Долго, до самой зари, не спят они, хоть и притворяются, берегут друг друга.
А утром, выпив чаю и по чаплашке чачи, Максим Максимович говорит, глядя в окно, в сизый мрак туманного и штормового моря.
— Вот что, Маша. Я тебе сотню дам, пожалуй даже полторы. Но уж береги, прошу, холостяцкий грош.
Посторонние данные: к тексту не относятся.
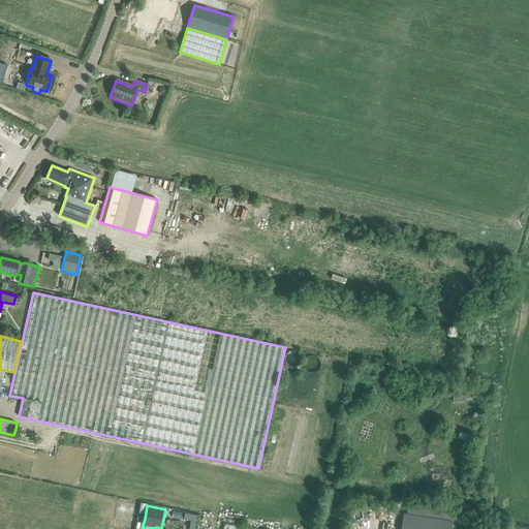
[(456,528),(459,516),(408,506),(407,514),(403,514),(400,528),(456,528)]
Сама знаешь, как достался он. Керим этот твой Ассадулаев, анасын сыхын, третий месяц за шесть арб соли не отдает, персюк проклятый. Главное, знаю, что в горы, собака, их отправил. Уж я молчу.
‘И что ты за купец такой на мою голову’, — с почтением и смехом думает Марья Андреевна, глядя на его седое всклокоченное лицо.
— Вздыхаешь? — говорит, провожая ее на крыльцо и помогая сесть на коня, Максим Максимович. — Вздыхай, вздыхай перед боем. Хоть ты и маркитантка, а все равно. Под Ватерлоо, говорили мне, девять маркитанток погибло, имей в виду. Ну, с богом! Помни старика!
1938
Примечания
Старые кавказцы. — Написано в период работы над ‘Кавказским романом’ — в 1933-1939 годах. Представляет собою один из фрагментов к роману. Печатается по машинописной копии.